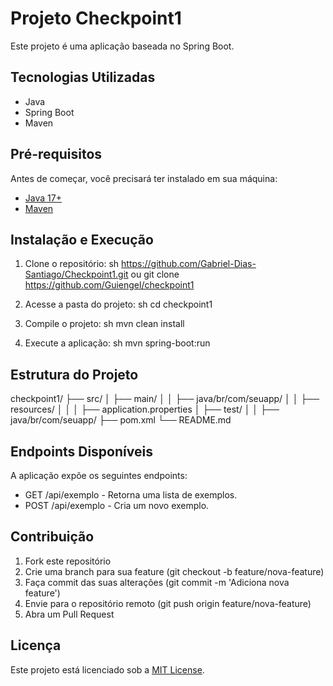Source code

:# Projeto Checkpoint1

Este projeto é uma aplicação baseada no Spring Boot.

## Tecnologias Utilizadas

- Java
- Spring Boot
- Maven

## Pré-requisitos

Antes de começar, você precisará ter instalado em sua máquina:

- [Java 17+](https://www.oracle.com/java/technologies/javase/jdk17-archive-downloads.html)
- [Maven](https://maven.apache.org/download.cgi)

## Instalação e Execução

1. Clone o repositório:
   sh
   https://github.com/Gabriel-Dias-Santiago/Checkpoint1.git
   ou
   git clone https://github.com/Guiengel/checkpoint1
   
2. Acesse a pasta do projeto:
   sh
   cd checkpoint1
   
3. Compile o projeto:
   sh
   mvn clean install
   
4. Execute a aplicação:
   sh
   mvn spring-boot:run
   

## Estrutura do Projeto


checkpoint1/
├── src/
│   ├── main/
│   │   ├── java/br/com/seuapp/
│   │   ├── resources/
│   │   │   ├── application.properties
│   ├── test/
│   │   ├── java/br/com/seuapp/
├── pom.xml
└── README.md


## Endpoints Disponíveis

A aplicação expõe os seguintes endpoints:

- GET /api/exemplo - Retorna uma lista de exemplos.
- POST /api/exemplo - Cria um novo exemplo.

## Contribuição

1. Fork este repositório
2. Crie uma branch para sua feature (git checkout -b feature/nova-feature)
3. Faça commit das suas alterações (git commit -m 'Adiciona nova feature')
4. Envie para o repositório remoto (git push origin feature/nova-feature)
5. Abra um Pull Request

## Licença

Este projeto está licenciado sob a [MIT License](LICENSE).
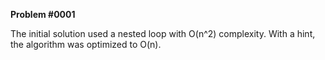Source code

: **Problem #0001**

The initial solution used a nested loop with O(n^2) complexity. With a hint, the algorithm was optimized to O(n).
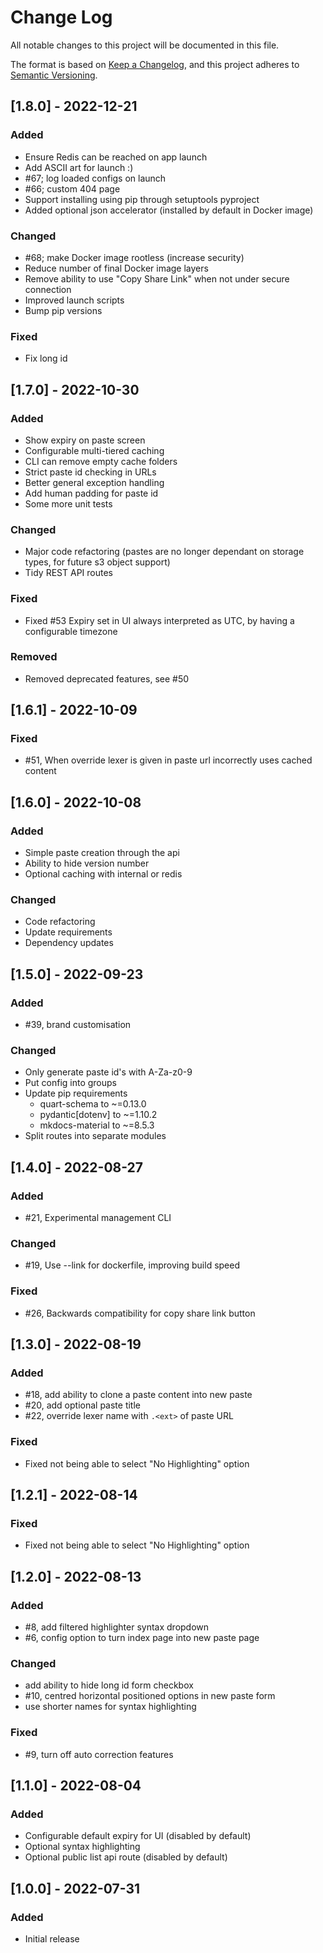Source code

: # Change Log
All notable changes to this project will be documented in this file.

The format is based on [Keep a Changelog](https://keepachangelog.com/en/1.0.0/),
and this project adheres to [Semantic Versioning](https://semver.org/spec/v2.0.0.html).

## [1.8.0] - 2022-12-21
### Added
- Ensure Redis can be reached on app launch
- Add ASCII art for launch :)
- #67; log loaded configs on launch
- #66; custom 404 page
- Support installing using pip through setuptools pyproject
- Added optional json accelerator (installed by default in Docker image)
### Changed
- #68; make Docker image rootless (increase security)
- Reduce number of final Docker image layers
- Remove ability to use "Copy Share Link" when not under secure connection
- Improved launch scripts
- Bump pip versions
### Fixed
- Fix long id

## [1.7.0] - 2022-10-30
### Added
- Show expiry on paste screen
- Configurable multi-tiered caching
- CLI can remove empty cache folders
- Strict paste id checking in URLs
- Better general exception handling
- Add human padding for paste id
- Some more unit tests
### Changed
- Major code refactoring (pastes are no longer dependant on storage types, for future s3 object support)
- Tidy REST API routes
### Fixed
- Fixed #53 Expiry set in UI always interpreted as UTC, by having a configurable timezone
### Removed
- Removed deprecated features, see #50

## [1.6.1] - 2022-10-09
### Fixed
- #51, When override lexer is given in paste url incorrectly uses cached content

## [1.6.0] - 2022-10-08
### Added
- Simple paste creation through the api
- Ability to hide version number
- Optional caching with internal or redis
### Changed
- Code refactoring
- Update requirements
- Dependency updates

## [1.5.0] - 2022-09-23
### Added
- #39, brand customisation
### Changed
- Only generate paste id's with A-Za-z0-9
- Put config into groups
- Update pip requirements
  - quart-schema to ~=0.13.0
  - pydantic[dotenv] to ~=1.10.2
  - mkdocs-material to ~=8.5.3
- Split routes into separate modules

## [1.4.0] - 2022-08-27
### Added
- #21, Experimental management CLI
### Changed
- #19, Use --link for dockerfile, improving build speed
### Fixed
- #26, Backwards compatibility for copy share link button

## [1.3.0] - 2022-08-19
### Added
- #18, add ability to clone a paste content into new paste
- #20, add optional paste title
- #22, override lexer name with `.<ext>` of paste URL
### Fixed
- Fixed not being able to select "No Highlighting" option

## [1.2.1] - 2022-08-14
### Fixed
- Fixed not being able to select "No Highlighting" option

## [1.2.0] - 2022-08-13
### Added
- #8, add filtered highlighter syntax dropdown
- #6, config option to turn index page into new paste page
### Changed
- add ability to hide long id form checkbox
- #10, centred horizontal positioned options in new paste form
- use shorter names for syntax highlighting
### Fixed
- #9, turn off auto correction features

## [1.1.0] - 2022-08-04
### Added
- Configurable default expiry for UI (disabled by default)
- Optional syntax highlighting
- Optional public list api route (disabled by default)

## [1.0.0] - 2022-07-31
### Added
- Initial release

-*-

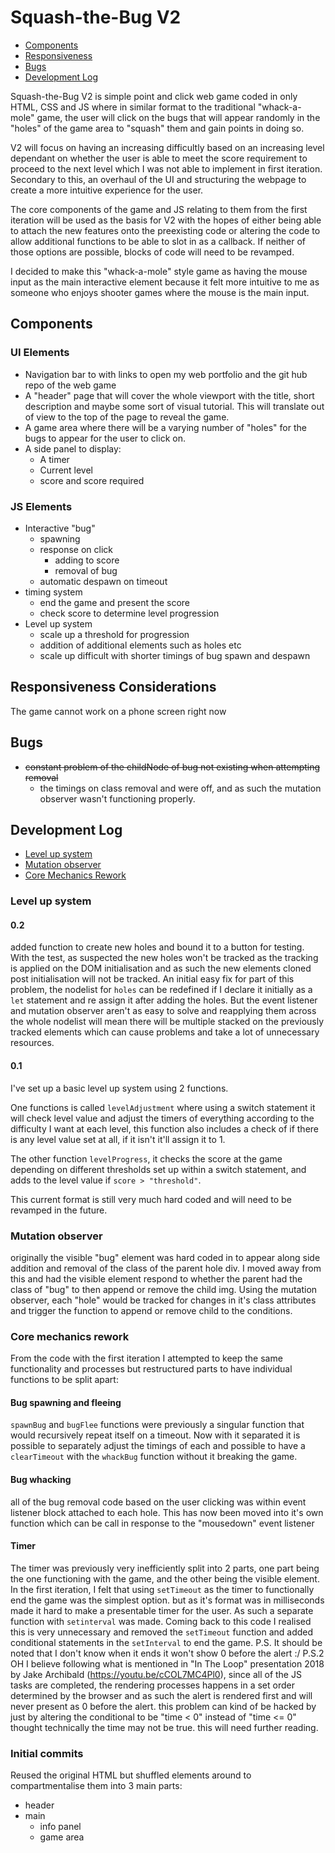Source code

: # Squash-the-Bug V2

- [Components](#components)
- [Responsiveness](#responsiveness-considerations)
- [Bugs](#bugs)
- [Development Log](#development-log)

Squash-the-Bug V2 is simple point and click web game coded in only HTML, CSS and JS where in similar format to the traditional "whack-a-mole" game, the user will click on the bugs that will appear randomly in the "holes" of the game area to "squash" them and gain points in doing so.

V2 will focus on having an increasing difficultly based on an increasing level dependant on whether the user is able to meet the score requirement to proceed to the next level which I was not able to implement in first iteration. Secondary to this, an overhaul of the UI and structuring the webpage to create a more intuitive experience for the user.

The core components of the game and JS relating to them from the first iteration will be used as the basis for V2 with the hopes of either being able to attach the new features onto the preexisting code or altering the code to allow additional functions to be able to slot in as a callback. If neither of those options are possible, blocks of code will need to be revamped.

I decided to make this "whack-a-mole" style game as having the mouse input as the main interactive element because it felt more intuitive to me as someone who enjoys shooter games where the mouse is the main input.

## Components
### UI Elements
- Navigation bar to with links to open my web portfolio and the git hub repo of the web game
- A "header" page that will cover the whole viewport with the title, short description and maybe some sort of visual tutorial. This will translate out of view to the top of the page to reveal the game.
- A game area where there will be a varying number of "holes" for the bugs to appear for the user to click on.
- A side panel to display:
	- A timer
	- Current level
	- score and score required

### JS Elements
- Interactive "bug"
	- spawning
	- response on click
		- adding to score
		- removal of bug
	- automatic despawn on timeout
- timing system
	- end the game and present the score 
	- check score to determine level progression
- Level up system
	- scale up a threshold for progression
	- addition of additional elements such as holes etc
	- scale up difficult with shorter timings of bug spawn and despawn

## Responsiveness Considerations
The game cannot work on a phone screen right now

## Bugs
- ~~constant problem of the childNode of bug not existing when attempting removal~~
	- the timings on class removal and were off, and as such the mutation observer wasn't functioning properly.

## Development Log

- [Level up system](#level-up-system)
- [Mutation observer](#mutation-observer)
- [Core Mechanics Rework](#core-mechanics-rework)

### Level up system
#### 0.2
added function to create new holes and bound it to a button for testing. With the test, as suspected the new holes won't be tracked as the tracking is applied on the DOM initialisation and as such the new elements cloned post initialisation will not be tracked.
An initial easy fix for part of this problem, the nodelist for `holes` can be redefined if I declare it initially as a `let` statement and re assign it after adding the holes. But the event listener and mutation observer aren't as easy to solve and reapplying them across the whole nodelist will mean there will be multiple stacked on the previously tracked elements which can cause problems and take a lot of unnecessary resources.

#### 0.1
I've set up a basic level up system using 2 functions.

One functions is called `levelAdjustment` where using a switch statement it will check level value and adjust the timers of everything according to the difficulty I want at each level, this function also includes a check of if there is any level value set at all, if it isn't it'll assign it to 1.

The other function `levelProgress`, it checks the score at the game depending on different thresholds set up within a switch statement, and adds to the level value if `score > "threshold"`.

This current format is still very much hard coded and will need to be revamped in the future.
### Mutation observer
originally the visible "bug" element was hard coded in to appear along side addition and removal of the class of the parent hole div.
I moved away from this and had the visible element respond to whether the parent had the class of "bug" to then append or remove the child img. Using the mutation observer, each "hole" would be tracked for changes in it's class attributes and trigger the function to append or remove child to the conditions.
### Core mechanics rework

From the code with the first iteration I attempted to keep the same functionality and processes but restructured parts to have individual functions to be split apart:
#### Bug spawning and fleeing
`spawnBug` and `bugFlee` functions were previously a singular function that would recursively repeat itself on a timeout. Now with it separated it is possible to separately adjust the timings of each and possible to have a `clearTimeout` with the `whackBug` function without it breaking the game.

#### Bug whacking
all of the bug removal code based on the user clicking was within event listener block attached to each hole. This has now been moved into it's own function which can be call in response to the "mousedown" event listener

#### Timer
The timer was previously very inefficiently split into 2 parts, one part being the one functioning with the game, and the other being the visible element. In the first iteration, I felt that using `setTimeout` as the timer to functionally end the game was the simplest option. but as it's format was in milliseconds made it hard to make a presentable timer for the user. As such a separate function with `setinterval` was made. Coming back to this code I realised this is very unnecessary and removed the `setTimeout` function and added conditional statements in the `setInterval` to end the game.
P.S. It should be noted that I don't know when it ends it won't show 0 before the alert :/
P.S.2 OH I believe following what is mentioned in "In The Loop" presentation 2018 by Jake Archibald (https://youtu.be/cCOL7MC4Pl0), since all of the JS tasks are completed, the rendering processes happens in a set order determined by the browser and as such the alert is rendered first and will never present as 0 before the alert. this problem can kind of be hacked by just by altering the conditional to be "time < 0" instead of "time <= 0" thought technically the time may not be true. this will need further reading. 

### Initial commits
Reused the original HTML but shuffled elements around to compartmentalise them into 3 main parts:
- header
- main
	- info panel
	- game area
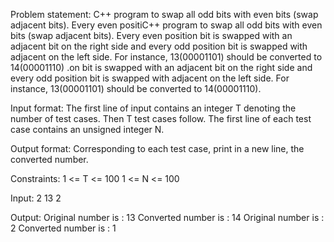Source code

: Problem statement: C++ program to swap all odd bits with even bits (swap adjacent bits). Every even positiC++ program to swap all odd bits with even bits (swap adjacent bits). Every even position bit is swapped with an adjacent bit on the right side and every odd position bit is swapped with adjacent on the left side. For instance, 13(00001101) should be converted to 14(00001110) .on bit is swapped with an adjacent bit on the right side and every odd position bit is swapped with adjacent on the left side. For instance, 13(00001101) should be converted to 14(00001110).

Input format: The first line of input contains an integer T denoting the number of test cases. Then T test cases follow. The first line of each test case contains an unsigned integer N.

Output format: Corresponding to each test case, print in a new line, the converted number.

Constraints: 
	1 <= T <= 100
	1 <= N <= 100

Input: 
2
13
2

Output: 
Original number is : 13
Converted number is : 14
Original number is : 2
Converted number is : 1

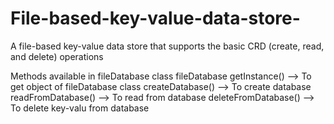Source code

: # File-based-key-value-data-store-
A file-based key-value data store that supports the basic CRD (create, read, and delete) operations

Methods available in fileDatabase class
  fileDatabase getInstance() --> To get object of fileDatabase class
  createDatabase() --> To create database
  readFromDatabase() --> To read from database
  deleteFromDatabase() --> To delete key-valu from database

-*-

* **Exercise goal**:
Copy the items from the line containing "## [1.1.0] - 2022-08-04" through the line containing "- Initial release", swapping "disabled by default" for "off by default" and leaving everything else as it is.

* **Response box**:
## [1.1.0] - 2022-08-04
### Added
- Configurable default expiry for UI (off by default)
- Optional syntax highlighting
- Optional public list api route (off by default)

## [1.0.0] - 2022-07-31
### Added
- Initial release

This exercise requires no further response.